Hujowa Górka (/pl/; sometimes ”Hujarowa Górka” or Chujowa Górka, rarely ”Kozia Górka”) is a place near the site of Kraków-Płaszów concentration camp, where in April 1944 the Nazis exhumed and incinerated the bodies of around ten thousand previously killed Jews, to hide the evidence of the crime before retreating from the area. The place took its name from the surname of Unterscharführer Albert Hujar (also Huyar) who committed and directed the executions. It is also a mockery of Hujar's surname, which is pronounced similarly to a vulgar Polish language expression for "penis" (its English equivalent is "prick"), hence the name is Polish for "Prick Hill", because it could be seen from almost any part of the camp. Before World War II, an old Austrian fortification of the 19th century, dismantled in the 1930s, had been located on a hill. After destroying the fort, a large hexagonal pit remained here, with a circumference of up to 50 meters and a depth of up to 5 meters.

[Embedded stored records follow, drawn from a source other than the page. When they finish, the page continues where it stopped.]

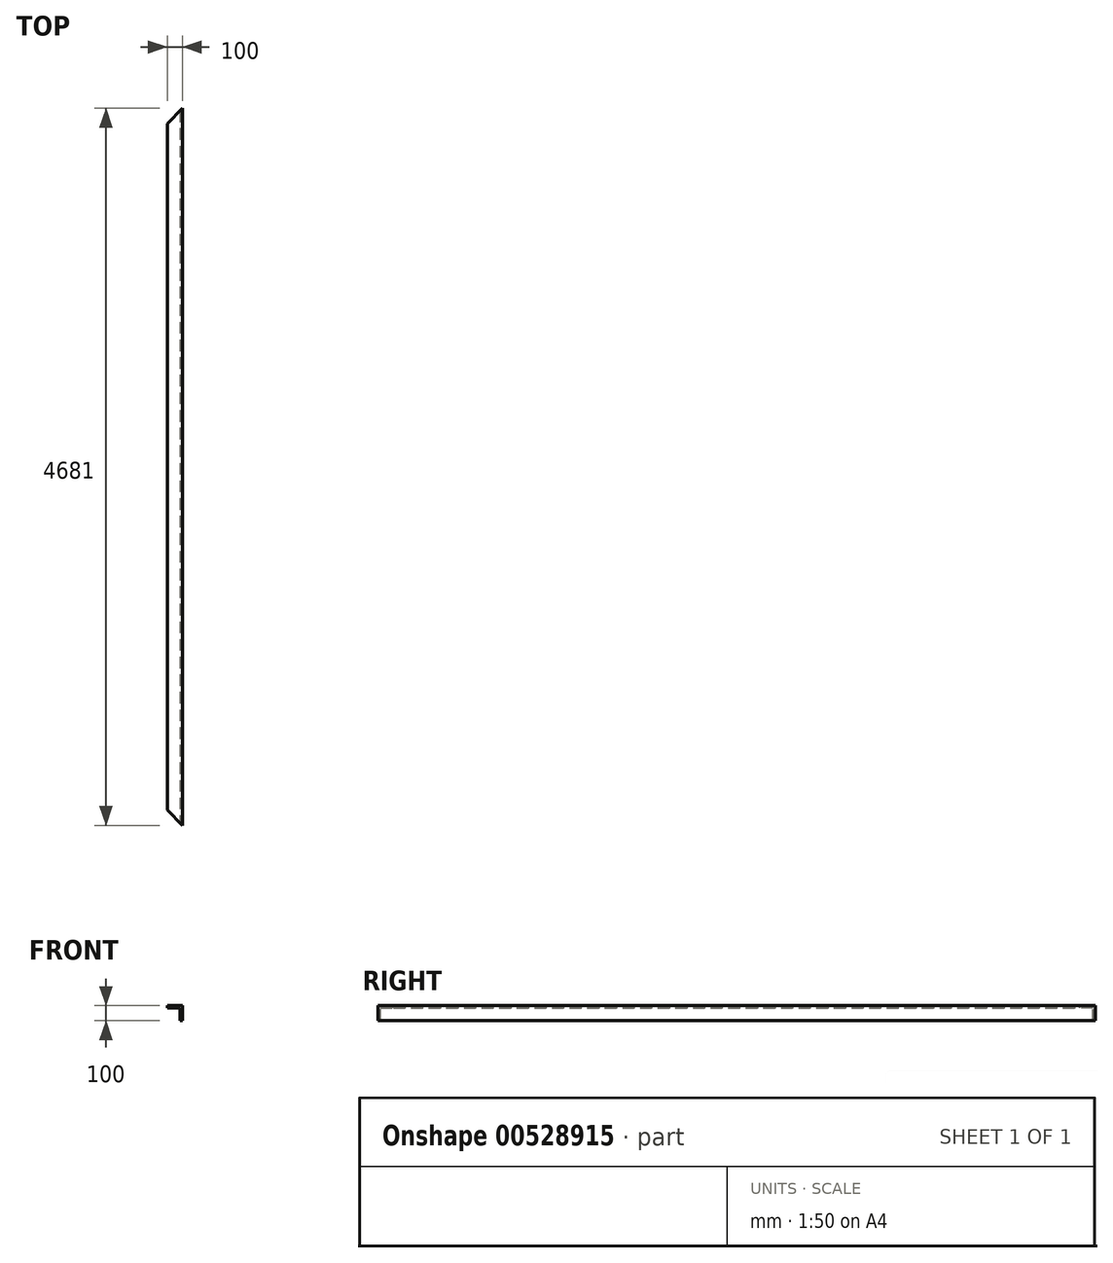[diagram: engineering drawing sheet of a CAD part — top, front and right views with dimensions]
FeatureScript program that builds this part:
annotation { "Feature Type Name" : "Feature", "Feature Type Description" : "" }
export const myFeature = defineFeature(function(context is Context, id is Id, definition is map)
    precondition{}
    {
        {
            var Q0;
            Q0=qCreatedBy(makeId("Top.planeOp"),FACE);
            var sketch = newSketch(context, id + "F0", { "sketchPlane" : qUnion([Q0])});
            skLineSegment(sketch, "E0", {"start": v(0, -2340.5) * mm, "end": v(0, 2340.5) * mm});
            skLineSegment(sketch, "E1", {"start": v(-100, -2240.5) * mm, "end": v(-100, 2240.5) * mm});
            skLineSegment(sketch, "E2", {"start": v(0, -2340.5) * mm, "end": v(-100, -2240.5) * mm});
            skLineSegment(sketch, "E3", {"start": v(0, 2340.5) * mm, "end": v(-100, 2240.5) * mm});
            skSolve(sketch);
        }
        {
            var Q0;
            Q0=makeQuery(id+"F0.imprint","IMPRINT",FACE,{"disambiguationData":[TD([[makeQuery(id+"F0.imprint","IMPRINT",EDGE,{"derivedFrom":sQuery(id+"F0.wireOp",EDGE,"E0")}),1.0]])]});
            extrude(context, id + "F1", {"entities" : qUnion([Q0]), "depth" : 15 * mm, "offsetDistance" : 25 * mm});
        }
        {
            var Q0;
            Q0=makeQuery(id+"F1.opExtrude","CAP_FACE",FACE,{"disambiguationData":[OSD([sQuery(id+"F0.wireOp",EDGE,"E0"),sQuery(id+"F0.wireOp",EDGE,"E1"),sQuery(id+"F0.wireOp",EDGE,"E2"),sQuery(id+"F0.wireOp",EDGE,"E3")])],"isStart":false});
            var sketch = newSketch(context, id + "F2", { "sketchPlane" : qUnion([Q0])});
            skLineSegment(sketch, "E4.0", {"start": v(0, -2340.5) * mm, "end": v(0, 2340.5) * mm});
            skLineSegment(sketch, "E5", {"start": v(-15, 2325.5) * mm, "end": v(-15, -2325.5) * mm});
            skLineSegment(sketch, "E6", {"start": v(0, 2340.5) * mm, "end": v(-15, 2325.5) * mm});
            skLineSegment(sketch, "E7", {"start": v(-15, -2325.5) * mm, "end": v(0, -2340.5) * mm});
            skSolve(sketch);
        }
        {
            var Q0;
            Q0=makeQuery(id+"F2.imprint","IMPRINT",FACE,{"disambiguationData":[TD([[makeQuery(id+"F2.imprint","IMPRINT",EDGE,{"derivedFrom":sQuery(id+"F2.wireOp",EDGE,"E4.0")}),1.0]])]});
            extrude(context, id + "F3", {"entities" : qUnion([Q0]), "operationType" : NewBodyOperationType.ADD, "depth" : (100 - 15) * mm, "offsetDistance" : 25 * mm});
        }
        {
            var Q0;
            Q0=makeQuery(id+"F1.opExtrude","SWEPT_BODY",BODY,{"disambiguationData":[OSD([sQuery(id+"F0.wireOp",EDGE,"E0"),sQuery(id+"F0.wireOp",EDGE,"E1"),sQuery(id+"F0.wireOp",EDGE,"E2"),sQuery(id+"F0.wireOp",EDGE,"E3")])]});
            var Q1;
            Q1=qCreatedBy(makeId("Top.planeOp"),FACE);
            mirror(context, id + "F4", {"entities" : qUnion([Q0]), "mirrorPlane" : qUnion([Q1])});
        }
        {
            var Q0;
            Q0=makeQuery(id+"F1.opExtrude","SWEPT_BODY",BODY,{"disambiguationData":[OSD([sQuery(id+"F0.wireOp",EDGE,"E0"),sQuery(id+"F0.wireOp",EDGE,"E1"),sQuery(id+"F0.wireOp",EDGE,"E2"),sQuery(id+"F0.wireOp",EDGE,"E3")])]});
            deleteBodies(context, id + "F5", {"entities" : qUnion([Q0])});
        }
    });
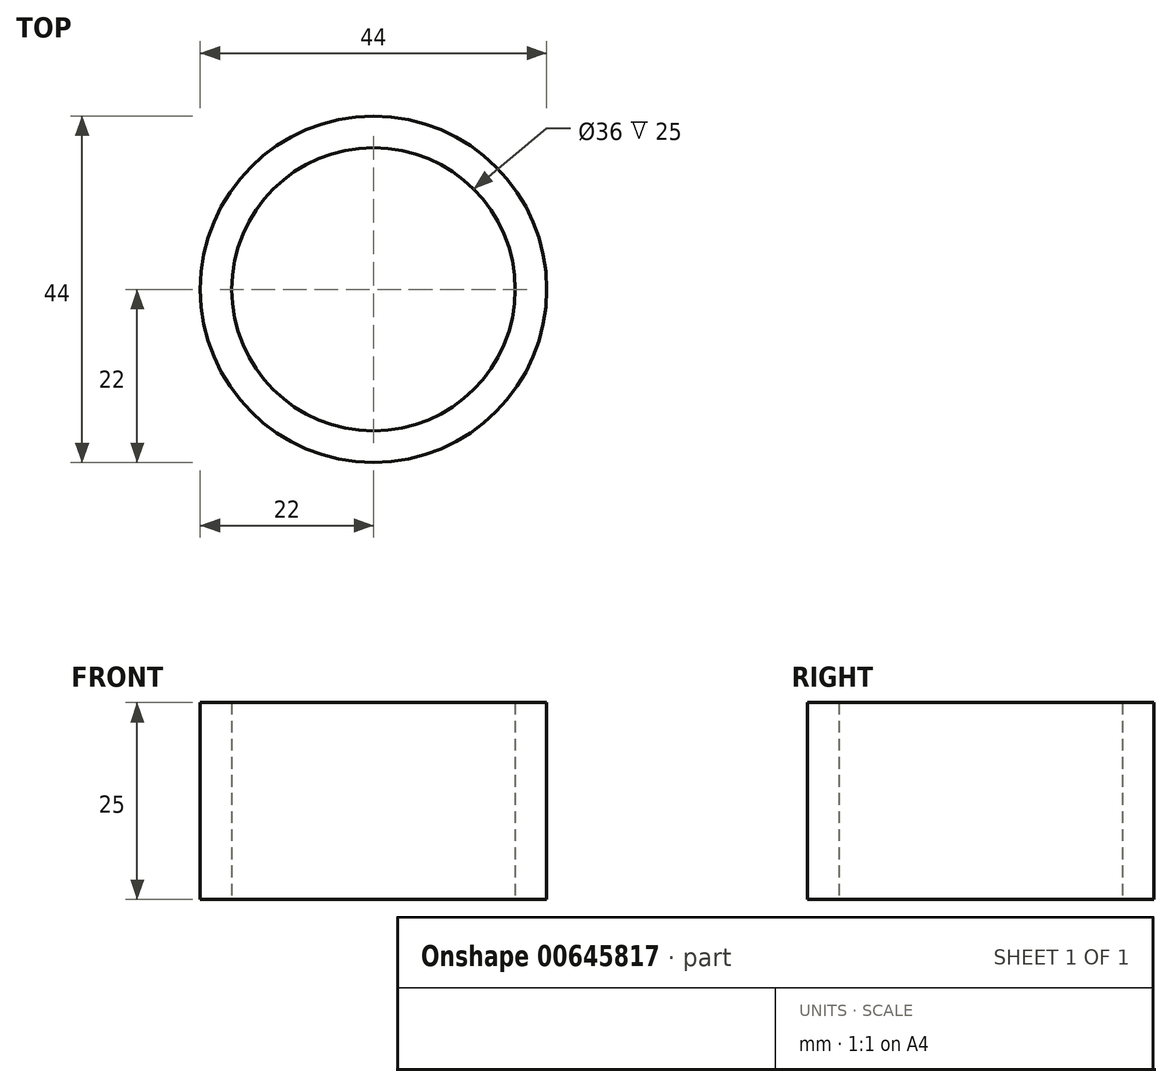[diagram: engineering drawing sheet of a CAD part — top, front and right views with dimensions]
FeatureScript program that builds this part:
annotation { "Feature Type Name" : "Feature", "Feature Type Description" : "" }
export const myFeature = defineFeature(function(context is Context, id is Id, definition is map)
    precondition{}
    {
        {
            var Q0;
            Q0=qCreatedBy(makeId("Top.planeOp"),FACE);
            var sketch = newSketch(context, id + "F0", { "sketchPlane" : qUnion([Q0])});
            skCircle(sketch, "E0", {"center": v(0, 0) * mm, "radius": 18 * mm});
            skCircle(sketch, "E1", {"center": v(0, 0) * mm, "radius": 22 * mm});
            skSolve(sketch);
        }
        {
            var Q0;
            Q0 = qSketchRegion(id + "F0", true);
            extrude(context, id + "F1", {"entities" : qUnion([Q0]), "depth" : 25 * mm, "offsetDistance" : 25 * mm});
        }
    });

Starting from August-September 1943, ”Chujowa Gorka” had become the main place of mass executions of prisoners in Plaszow and was used until mid-February 1944, when it was filled with bodies. The prisoners were usually marched to a ditch surrounding Hujowa Gorka and told to lie down. An SS man, a Genickschußspezialist (specialist in shooting in the neck), would then administer a Nackenschuß, a shot in the nape of the neck. A dental technician, usually a Jew, would then pull the gold teeth out of each victim’s mouth. The dead bodies were then covered with a layer of dirt, though once Płaszow became a concentration camp the bodies were burned. The victims’ clothes were sent to the camp’s storehouses and most of the valuables were taken by the executioners. In 1944 the Germans leveled the site and even built some barracks above the mass grave. Immediately after the war, a large wooden cross with barbed wire was erected at the site to commemorate the Christian Poles who died in Płaszów.

Albert Hujar was the German officer who offered the place for the mass execution of Jews who arrived from the town of Bochnia (east of Krakow) in the summer of 1943. Albert Hujar, who served in the Schutzstaffel (SS) Concentration Camp service, is portrayed in the 1993 drama Schindler's List by Norbert Weisser.